Project description:Introduction: Expansion of antigen (Ag)-specific natural occurring regulatory T cells (nTregs) is required to obtain sufficient numbers of cells for cellular immunotherapy. In this study, different allogeneic stimuli were studied for their capacity to generate functional alloAg-specific nTregs. Methods: A highly enriched nTreg-fraction (CD4+CD25brightCD127- T cells) was alloAg-specific expanded using HLA-mismatched immature, mature monocyte-derived dendritic cells (moDC) or peripheral blood mononuclear cells (PBMC). The allogeneic mature moDC-expanded nTregs were fully characterized by analysis of the demethylation status within the TSDR of the FOXP3 gene and the expression of both protein and mRNA of FOXP3, HELIOS, CTLA4 and cytokines. In addition, the antigen-specific suppressive capacity of these expanded nTregs was tested. Results: Allogeneic mature moDC and skin-derived DC were superior in inducing nTreg-expansion compared to immature moDC or PBMC in an HLA-DR and CD80/CD86-dependent way.

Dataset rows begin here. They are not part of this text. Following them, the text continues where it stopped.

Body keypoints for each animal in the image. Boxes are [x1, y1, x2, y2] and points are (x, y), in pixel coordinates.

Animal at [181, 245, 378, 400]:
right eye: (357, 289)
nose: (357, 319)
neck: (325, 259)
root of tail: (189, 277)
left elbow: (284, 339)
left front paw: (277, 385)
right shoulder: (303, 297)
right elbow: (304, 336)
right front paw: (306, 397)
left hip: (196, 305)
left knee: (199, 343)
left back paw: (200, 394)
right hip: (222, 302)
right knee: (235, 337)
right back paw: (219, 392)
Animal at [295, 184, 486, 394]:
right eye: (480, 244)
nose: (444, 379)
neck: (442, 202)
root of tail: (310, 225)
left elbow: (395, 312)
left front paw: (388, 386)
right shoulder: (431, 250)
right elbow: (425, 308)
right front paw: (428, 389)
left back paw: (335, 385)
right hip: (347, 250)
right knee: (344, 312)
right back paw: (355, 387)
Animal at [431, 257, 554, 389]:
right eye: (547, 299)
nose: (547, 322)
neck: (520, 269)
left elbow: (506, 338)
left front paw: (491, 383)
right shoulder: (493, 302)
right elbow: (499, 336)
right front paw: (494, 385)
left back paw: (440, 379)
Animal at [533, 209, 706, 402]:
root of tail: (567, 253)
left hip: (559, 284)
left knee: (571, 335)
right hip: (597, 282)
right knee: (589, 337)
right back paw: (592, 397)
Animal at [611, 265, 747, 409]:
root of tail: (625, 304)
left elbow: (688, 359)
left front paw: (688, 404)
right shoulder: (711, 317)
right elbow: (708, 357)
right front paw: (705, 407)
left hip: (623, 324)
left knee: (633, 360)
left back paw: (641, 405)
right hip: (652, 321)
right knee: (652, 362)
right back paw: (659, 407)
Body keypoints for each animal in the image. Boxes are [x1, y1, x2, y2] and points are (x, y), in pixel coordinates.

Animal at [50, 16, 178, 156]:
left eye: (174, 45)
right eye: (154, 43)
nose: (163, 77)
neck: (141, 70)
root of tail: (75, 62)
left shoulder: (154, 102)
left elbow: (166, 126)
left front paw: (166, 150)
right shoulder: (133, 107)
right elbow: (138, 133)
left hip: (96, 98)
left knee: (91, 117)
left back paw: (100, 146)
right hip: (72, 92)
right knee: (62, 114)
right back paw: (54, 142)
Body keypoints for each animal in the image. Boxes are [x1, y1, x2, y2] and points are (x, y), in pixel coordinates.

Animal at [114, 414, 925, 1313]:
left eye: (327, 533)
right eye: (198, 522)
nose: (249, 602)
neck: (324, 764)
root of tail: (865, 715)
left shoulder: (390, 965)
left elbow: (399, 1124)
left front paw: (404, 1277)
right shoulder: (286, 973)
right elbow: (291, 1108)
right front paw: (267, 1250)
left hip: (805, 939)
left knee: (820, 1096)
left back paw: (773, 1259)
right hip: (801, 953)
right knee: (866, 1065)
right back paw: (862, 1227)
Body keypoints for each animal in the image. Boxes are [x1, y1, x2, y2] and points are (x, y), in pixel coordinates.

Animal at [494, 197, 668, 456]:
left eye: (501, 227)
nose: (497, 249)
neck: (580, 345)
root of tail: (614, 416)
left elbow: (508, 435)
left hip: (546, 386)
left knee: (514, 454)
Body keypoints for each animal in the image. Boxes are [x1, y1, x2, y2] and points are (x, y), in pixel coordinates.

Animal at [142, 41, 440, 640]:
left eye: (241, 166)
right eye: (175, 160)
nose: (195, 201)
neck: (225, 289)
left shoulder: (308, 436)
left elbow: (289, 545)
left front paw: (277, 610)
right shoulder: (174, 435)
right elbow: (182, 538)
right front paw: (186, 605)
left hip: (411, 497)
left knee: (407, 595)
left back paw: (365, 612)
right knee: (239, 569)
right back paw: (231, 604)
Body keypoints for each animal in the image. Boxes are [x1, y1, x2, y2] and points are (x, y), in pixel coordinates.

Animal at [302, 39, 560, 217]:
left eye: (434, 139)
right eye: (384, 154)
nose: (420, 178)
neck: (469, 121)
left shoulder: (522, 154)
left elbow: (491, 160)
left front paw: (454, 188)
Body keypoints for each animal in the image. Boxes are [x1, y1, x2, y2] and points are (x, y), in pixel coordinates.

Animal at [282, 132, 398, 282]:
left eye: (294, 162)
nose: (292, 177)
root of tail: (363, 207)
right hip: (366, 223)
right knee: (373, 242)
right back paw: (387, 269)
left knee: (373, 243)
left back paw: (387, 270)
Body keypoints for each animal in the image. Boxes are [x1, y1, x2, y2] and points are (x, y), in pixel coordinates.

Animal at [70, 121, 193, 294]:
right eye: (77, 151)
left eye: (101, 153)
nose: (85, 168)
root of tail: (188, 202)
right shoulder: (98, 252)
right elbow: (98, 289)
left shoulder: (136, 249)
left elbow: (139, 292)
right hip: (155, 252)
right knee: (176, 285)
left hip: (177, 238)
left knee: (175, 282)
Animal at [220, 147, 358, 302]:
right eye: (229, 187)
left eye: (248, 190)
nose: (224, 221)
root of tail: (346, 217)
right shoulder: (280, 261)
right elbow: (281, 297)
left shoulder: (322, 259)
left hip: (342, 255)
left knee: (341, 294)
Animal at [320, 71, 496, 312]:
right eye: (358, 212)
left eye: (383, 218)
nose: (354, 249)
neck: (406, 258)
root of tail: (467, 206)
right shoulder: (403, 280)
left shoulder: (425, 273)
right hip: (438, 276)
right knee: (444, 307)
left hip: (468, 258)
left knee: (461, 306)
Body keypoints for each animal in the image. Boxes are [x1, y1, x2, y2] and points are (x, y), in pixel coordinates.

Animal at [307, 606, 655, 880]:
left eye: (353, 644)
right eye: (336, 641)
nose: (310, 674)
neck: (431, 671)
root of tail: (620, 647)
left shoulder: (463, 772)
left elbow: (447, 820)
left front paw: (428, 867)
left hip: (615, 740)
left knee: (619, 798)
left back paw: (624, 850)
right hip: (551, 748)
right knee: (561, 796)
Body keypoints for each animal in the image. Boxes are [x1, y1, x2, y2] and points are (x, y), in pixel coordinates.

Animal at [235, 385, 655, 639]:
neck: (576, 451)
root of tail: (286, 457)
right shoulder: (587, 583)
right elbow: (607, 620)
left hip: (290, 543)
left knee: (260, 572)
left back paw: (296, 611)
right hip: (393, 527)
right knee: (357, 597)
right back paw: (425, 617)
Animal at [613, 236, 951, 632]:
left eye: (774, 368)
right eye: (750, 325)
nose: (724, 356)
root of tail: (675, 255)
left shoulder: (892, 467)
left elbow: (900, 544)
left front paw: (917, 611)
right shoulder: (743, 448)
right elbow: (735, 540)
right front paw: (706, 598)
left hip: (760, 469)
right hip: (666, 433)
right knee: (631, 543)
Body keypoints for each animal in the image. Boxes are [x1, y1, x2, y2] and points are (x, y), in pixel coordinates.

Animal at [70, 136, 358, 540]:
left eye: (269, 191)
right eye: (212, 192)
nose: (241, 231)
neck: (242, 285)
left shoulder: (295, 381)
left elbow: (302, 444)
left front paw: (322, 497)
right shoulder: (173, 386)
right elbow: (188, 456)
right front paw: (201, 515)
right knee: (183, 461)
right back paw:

Remarkably, the presence of exogenous IL-15 without IL-2, could facilitate optimal mature moDC-induced nTreg-expansion. Allogeneic mature moDC-expanded nTregs were at low ratios (<1:320), potent suppressors of alloAg-induced proliferation without significant suppression of completely HLA-mismatched-Ag-induced proliferation. Mature moDC-expanded nTregs were highly demethylated at the TSDR within the FOXP3 gene and highly expressed of FOXP3, HELIOS and CTLA4. A minority of the expanded nTregs produced IL-10, IL-2, IFN-g and TNF-a but very few IL-17 producing nTregs were found. Next generation sequencing of mRNA of moDC-expanded nTregs revealed a strong induction of Treg-associated mRNAs. Conclusions: Human allogeneic mature moDC are highly efficient stimulator cells, in presence of exogenous IL-15, for expansion of stable alloAg-specific nTregs with superior suppressive function. Four different batches of highly pure regulatory T cells (all from the same donor) were expanded in two different ways, and compared to non-expanded samples.